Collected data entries
-*-
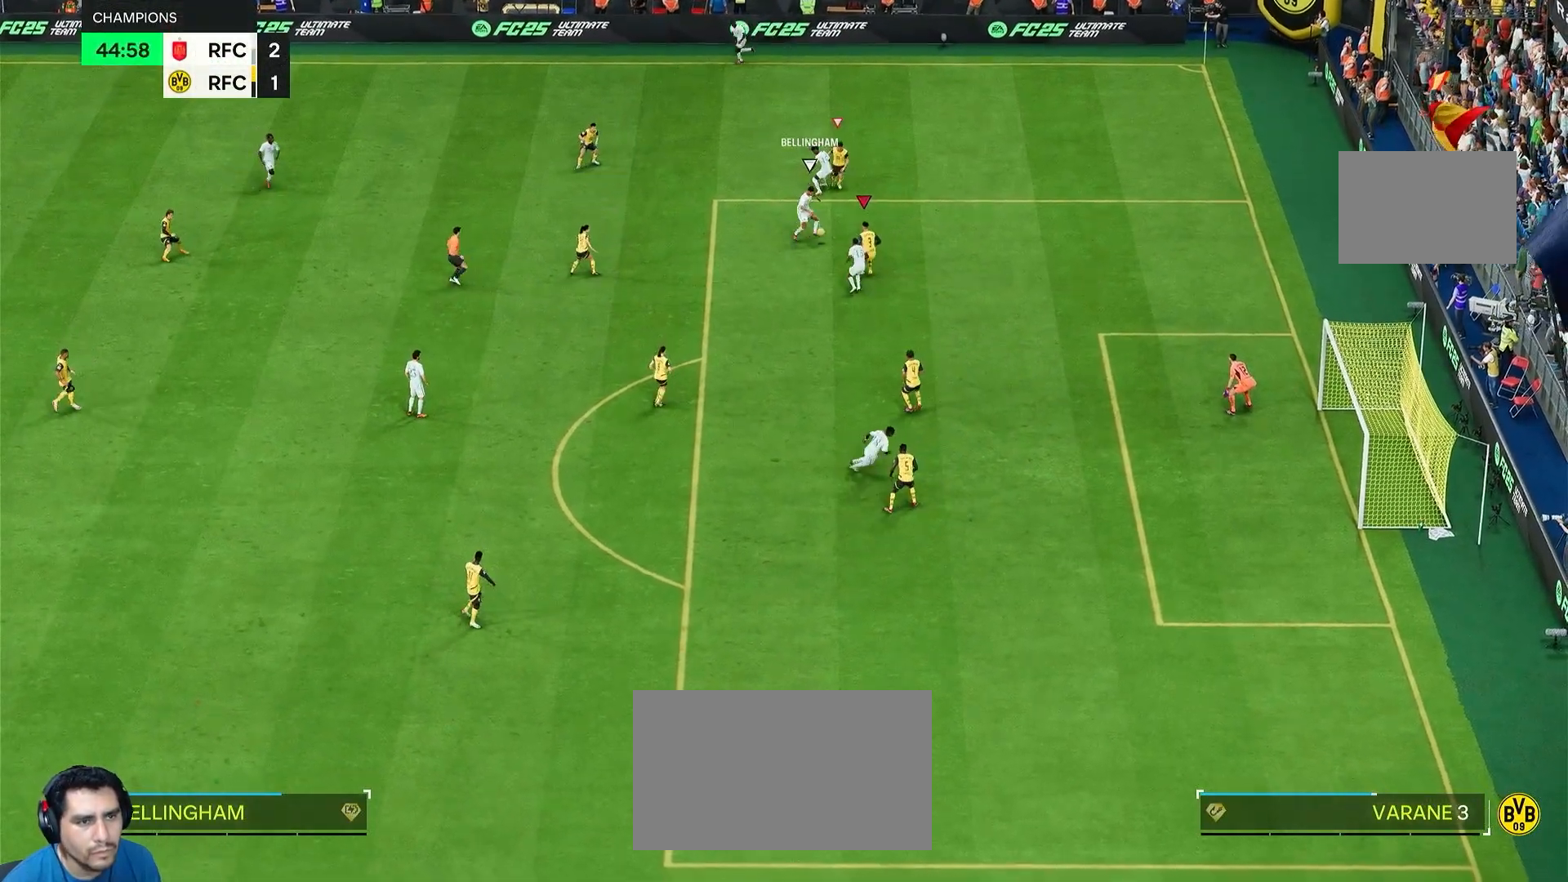
{"dt_ms": 500, "buttons": ["L2", "R2"], "left_stick": "down", "right_stick": "center", "events": [[50, "left_stick", "down"]]}
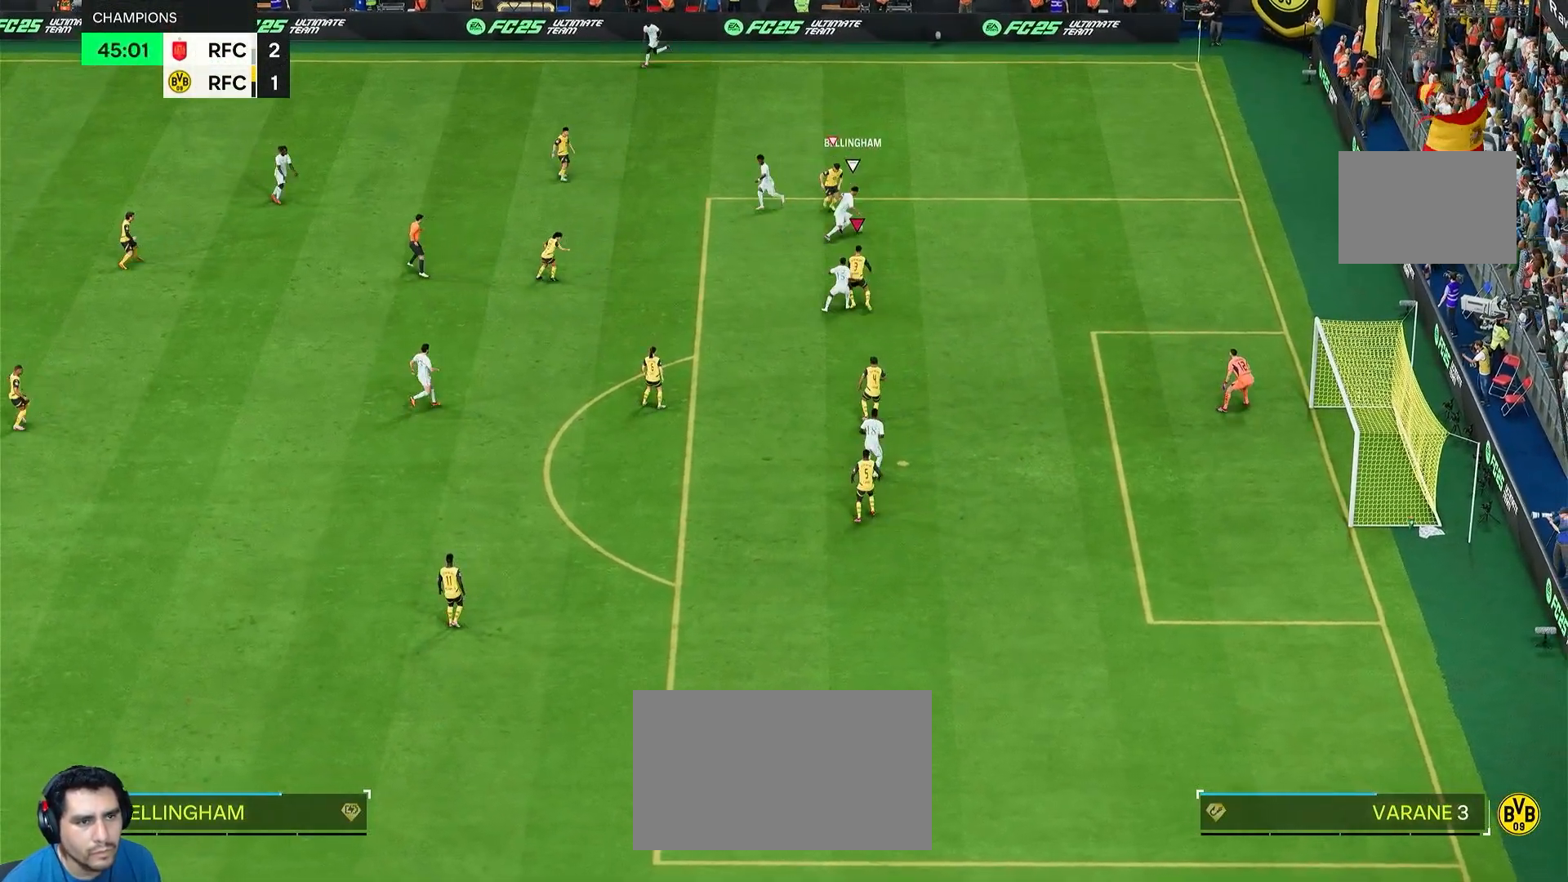
{"dt_ms": 500, "buttons": ["L2", "R2"], "left_stick": "right", "right_stick": "center", "events": [[217, "left_stick", "right"]]}
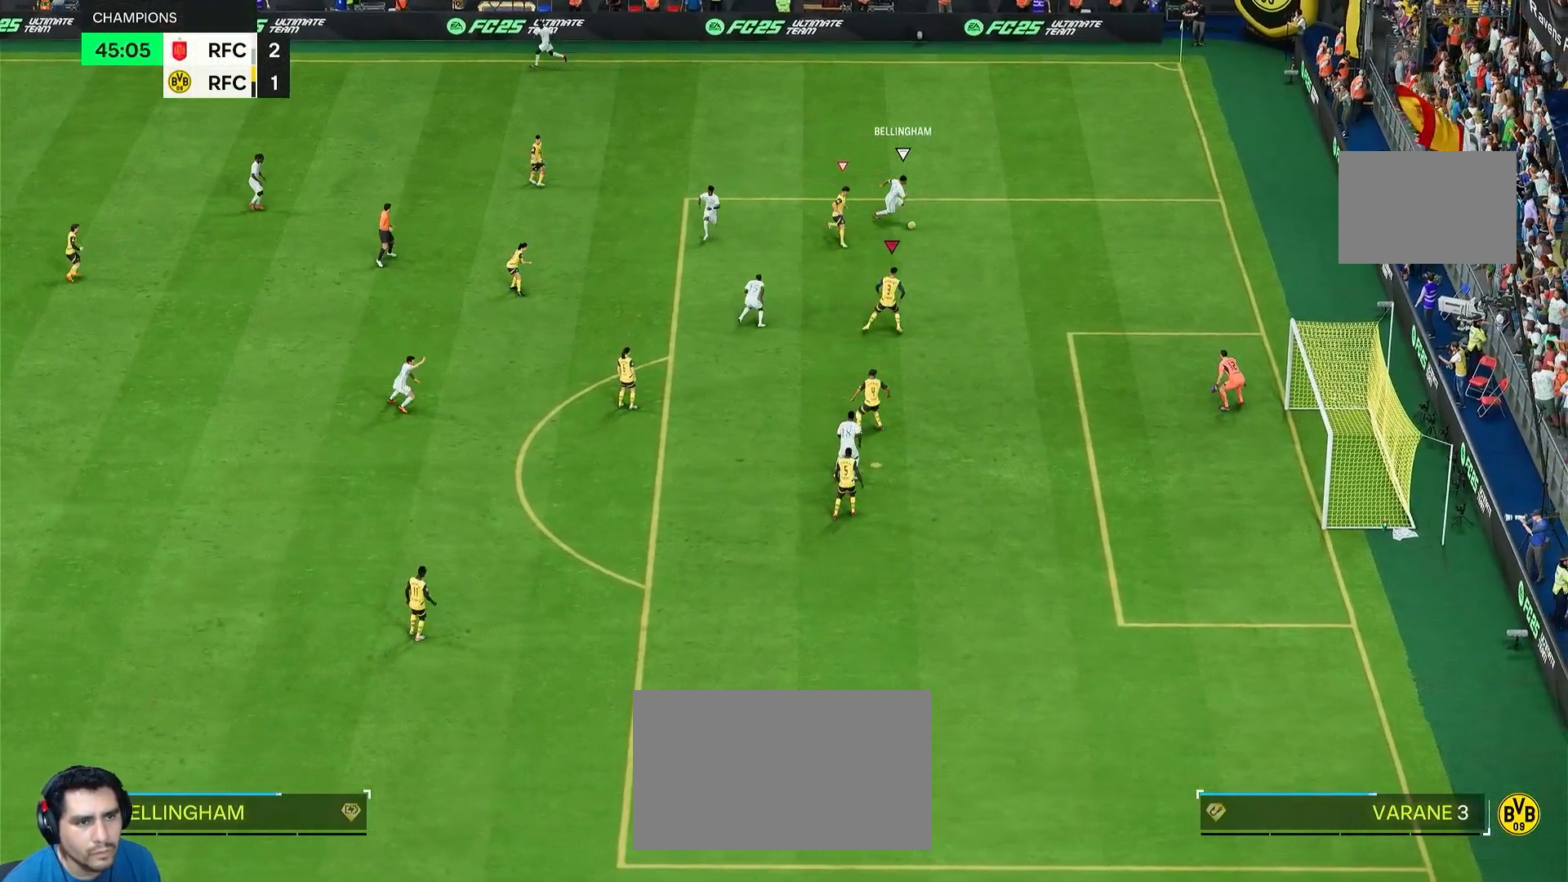
{"dt_ms": 500, "buttons": ["R2"], "left_stick": "right", "right_stick": "center", "events": [[50, "L2", "up"], [300, "L1", "down"], [333, "L2", "down"], [417, "L2", "up"], [450, "L1", "up"]]}
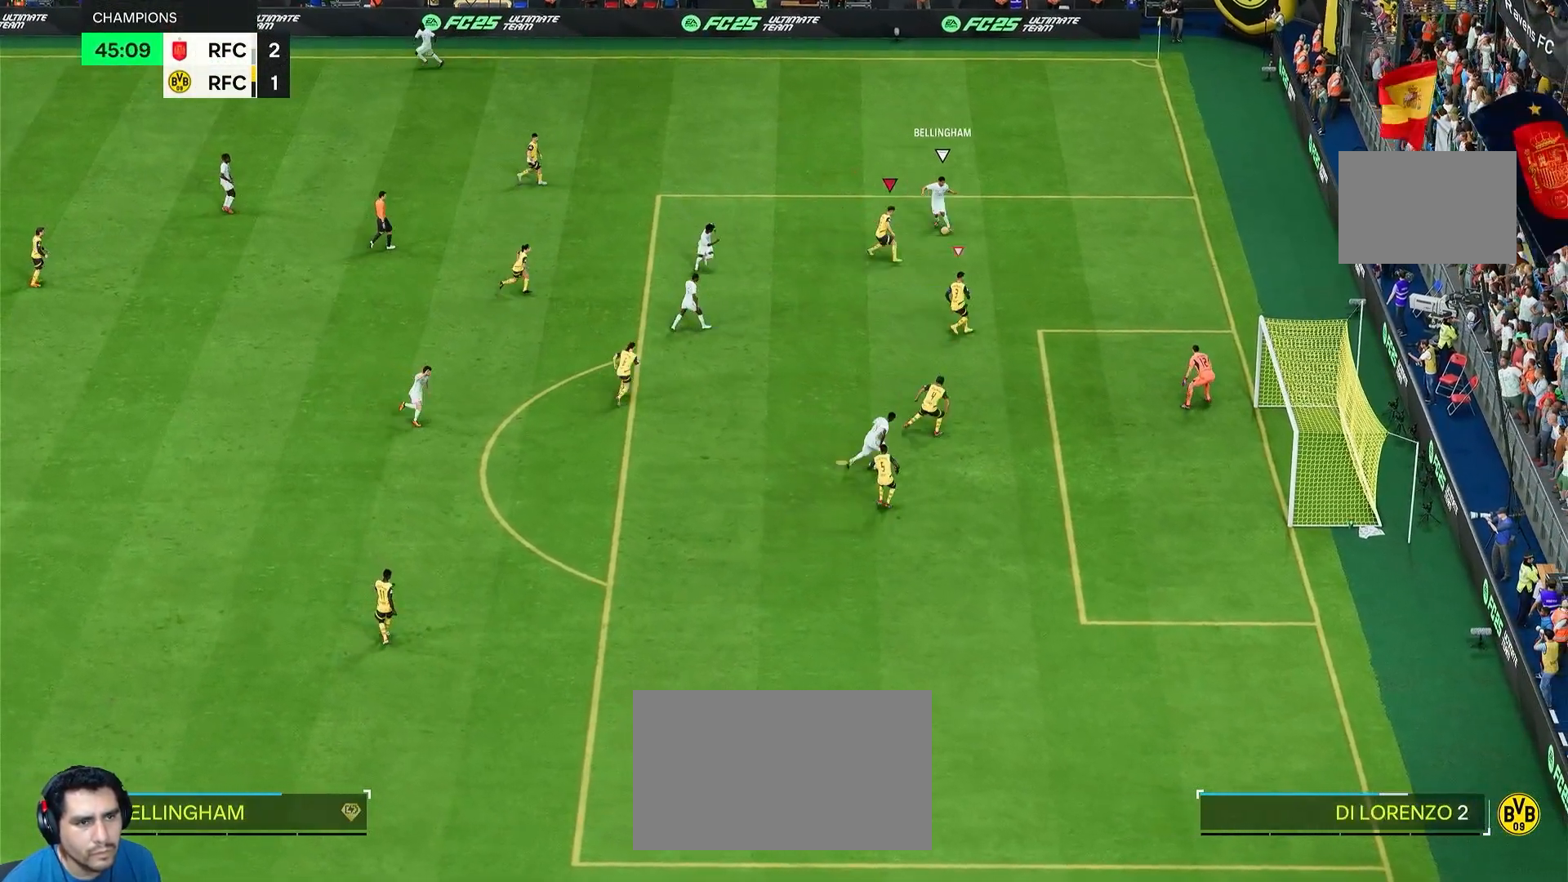
{"dt_ms": 500, "buttons": ["L1", "L2"], "left_stick": "down-left", "right_stick": "center", "events": [[83, "left_stick", "down-right"], [350, "L2", "down"], [350, "left_stick", "down"], [383, "R2", "up"], [417, "L1", "down"], [483, "left_stick", "down-left"]]}
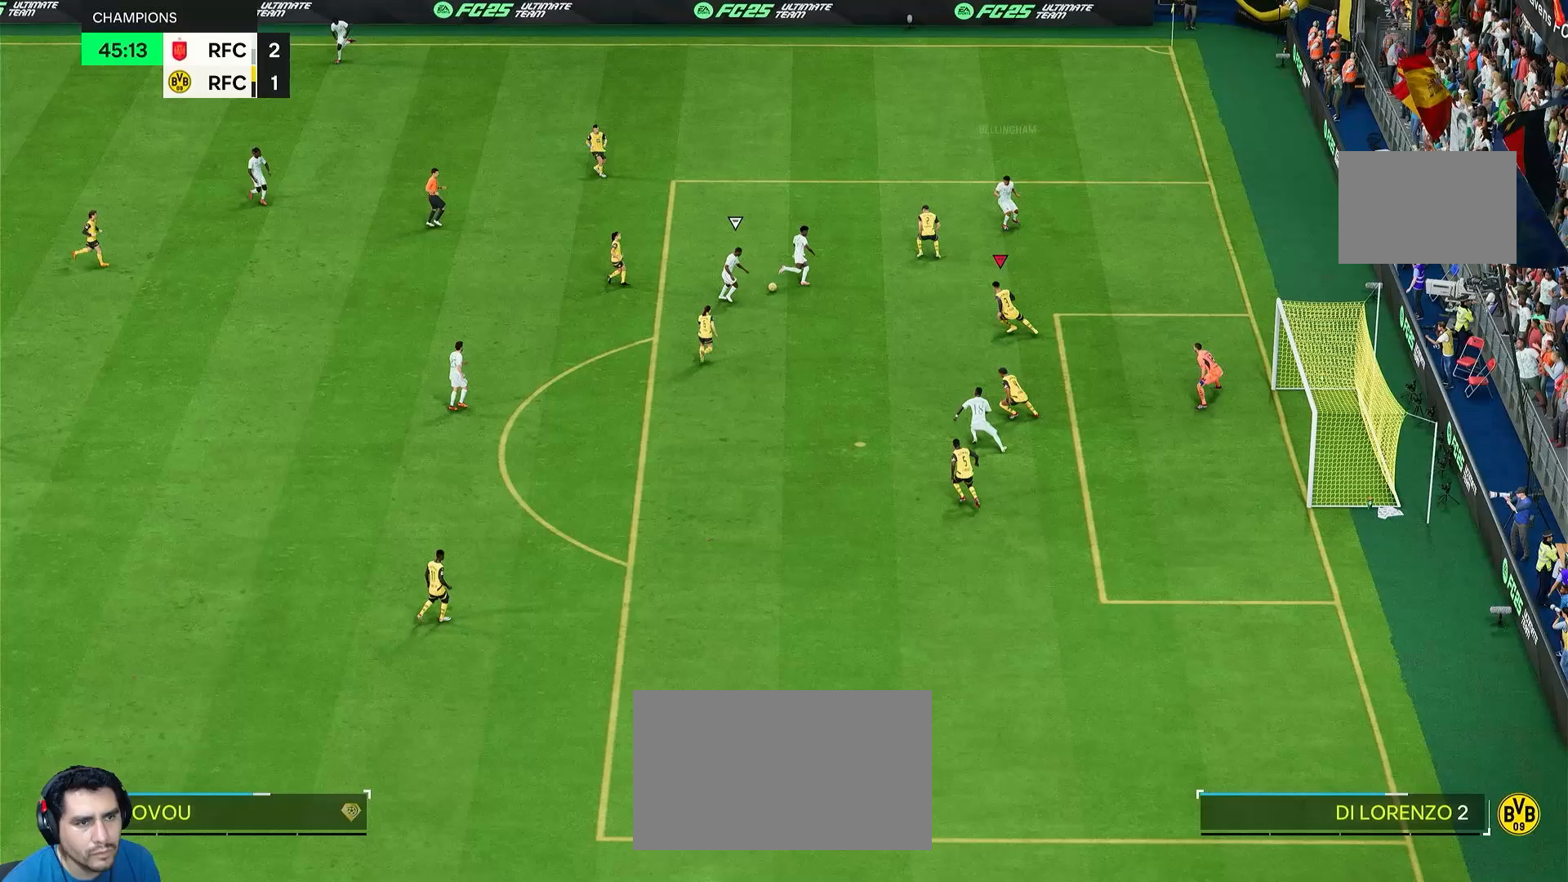
{"dt_ms": 500, "buttons": ["L2"], "left_stick": "down-left", "right_stick": "center", "events": [[67, "L1", "up"]]}
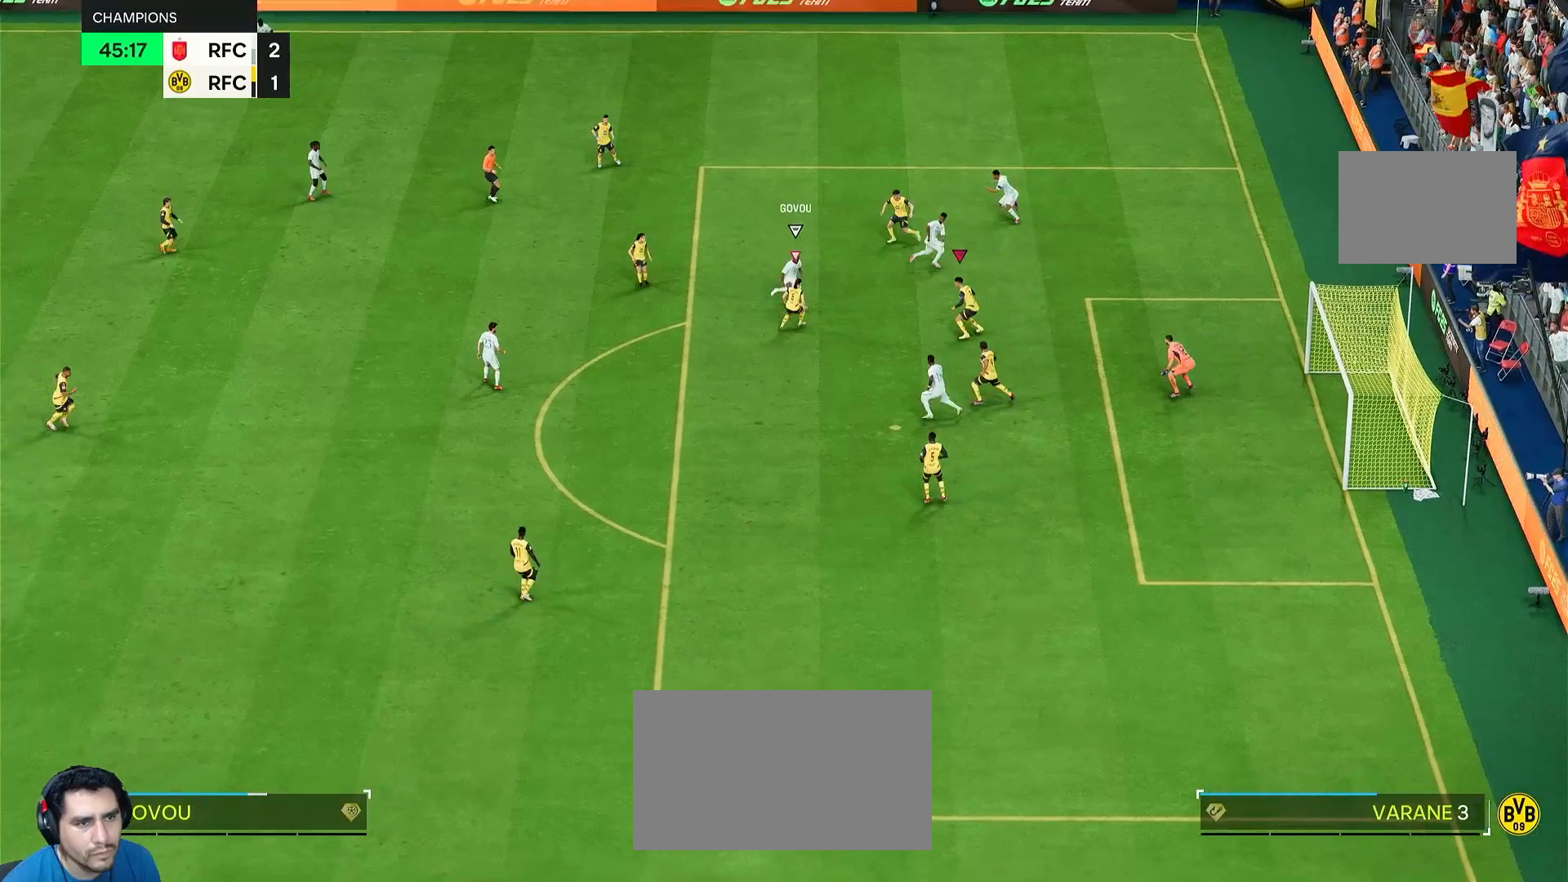
{"dt_ms": 500, "buttons": ["CIRCLE", "L2", "R1", "R2"], "left_stick": "up-left", "right_stick": "center", "events": [[217, "CIRCLE", "down"], [217, "R2", "down"], [217, "left_stick", "up-left"], [250, "L1", "down"], [350, "R1", "down"], [367, "L1", "up"]]}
-*-
Brief: With images omitted, output the data exactly as given.

Exercise solution:
{"dt_ms": 500, "buttons": ["L2", "R2"], "left_stick": "down", "right_stick": "center", "events": [[50, "left_stick", "down"]]}
{"dt_ms": 500, "buttons": ["L2", "R2"], "left_stick": "right", "right_stick": "center", "events": [[217, "left_stick", "right"]]}
{"dt_ms": 500, "buttons": ["R2"], "left_stick": "right", "right_stick": "center", "events": [[50, "L2", "up"], [300, "L1", "down"], [333, "L2", "down"], [417, "L2", "up"], [450, "L1", "up"]]}
{"dt_ms": 500, "buttons": ["L1", "L2"], "left_stick": "down-left", "right_stick": "center", "events": [[83, "left_stick", "down-right"], [350, "L2", "down"], [350, "left_stick", "down"], [383, "R2", "up"], [417, "L1", "down"], [483, "left_stick", "down-left"]]}
{"dt_ms": 500, "buttons": ["L2"], "left_stick": "down-left", "right_stick": "center", "events": [[67, "L1", "up"]]}
{"dt_ms": 500, "buttons": ["CIRCLE", "L2", "R1", "R2"], "left_stick": "up-left", "right_stick": "center", "events": [[217, "CIRCLE", "down"], [217, "R2", "down"], [217, "left_stick", "up-left"], [250, "L1", "down"], [350, "R1", "down"], [367, "L1", "up"]]}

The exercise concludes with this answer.